I have a rather large crush on actor Gerard Butler. Ever since the 2004 film adaptation of Phantom of the Opera, I was hooked. And everyone likes Jennifer Aniston. She is the beautiful all-American girl who captured us on the hit TV series of Friends. These were the only two reasons I needed to convince me to want to see this film.
The Bounty Hunter depicts Milo Boyd and Nicole Hurley through a 24-hour period. Hurley, a journalist in New York following a breaking story about a murder cover up, decides to skip her court date after her arrest for assaulting a police officer. This action creates a warrant for her arrest, allowing Boyd, ex-cop turned bounty hunter, the opportunity to find Hurley, his ex-wife, and take her to jail in exchange for $5000.
Boyd, overly excited about this prospect, wastes no time capturing Hurley, as he uses what he learned from their marriage to help him obtain her and play along with her pleas and failed attempts to flee. The “cat and mouse” game continues throughout most of the movie, with amusing results.
However, tables begin to turn as they discover both of are wanted by dangerous outside parties – Hurley for information and Boyd for money he owes. While laying low at a B&B they had stayed at as a couple, the two talk about their former relationship and admit they both did things wrong which led to their divorce, and almost reconcile until Hurley overhears Boyd saying he was still going to do his job even if they get back together.
After a successful escape thanks to a pair of handcuffs, Hurley discovers more about the cover story she’s working on finds herself in some trouble once she is apprehended by the thugs after Boyd.
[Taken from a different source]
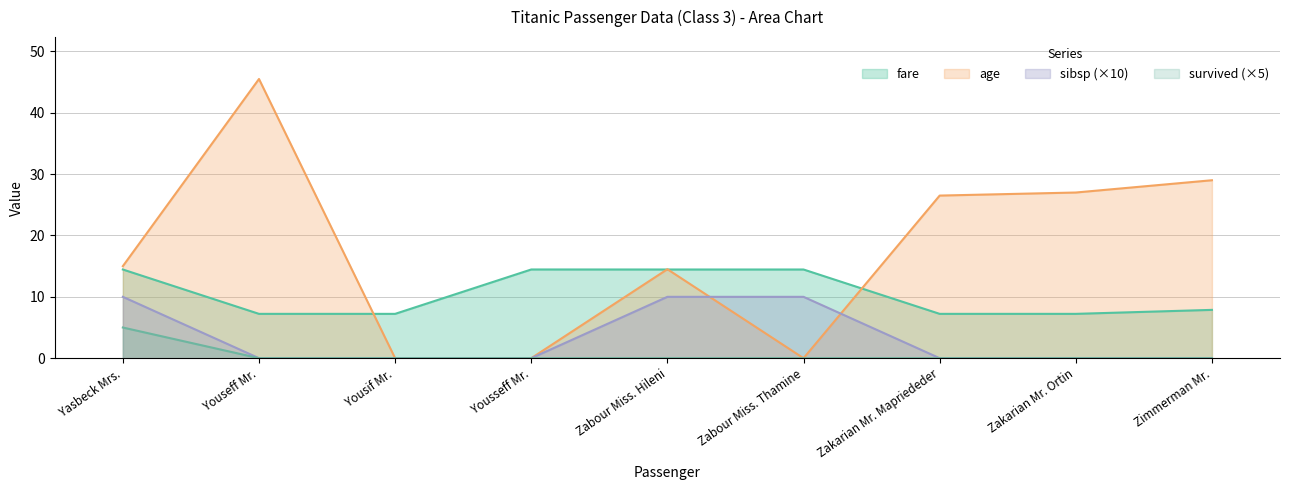

What are all the series names shown in the legend?

fare, age, sibsp (×10), survived (×5)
A quick diversion sends both of them onto Hurley’s case where they discover the truth and help bring the mystery to a close, bringing the couple closer than they had been since their failed marriage.
But does Boyd continue with his job and take Hurley to jail? Do they finally give in and admit they’re still crazy about each other? That, my friends, is up to you to find out.
Butler and Aniston have great natural chemistry throughout the movie, and Butler looks like he’s genuinely enjoying the role. While I still hope to see him in movies that allow his natural Scottish accent, he is getting better on the American one on which he is so often criticized. Aniston is quirky and sweet even during her fits of rage at her costar, and I give her much credit running continuously in high heels.
While the style isn’t original, the acting nothing serious, and a few aspects of the film are slightly unclear, it’s easy to shrug off. The movie has been getting slammed by critics, but I think they tend to forget that not all flicks have to be Oscar winning works of art. The Bounty Hunter is entertaining, and I believe that’s its only purpose.
I enjoyed this movie, though I don’t think it’s one you need to rush to the theater to see. Though I will confess: I would gladly jump bail if it meant Gerard Butler was the one trying to catch me.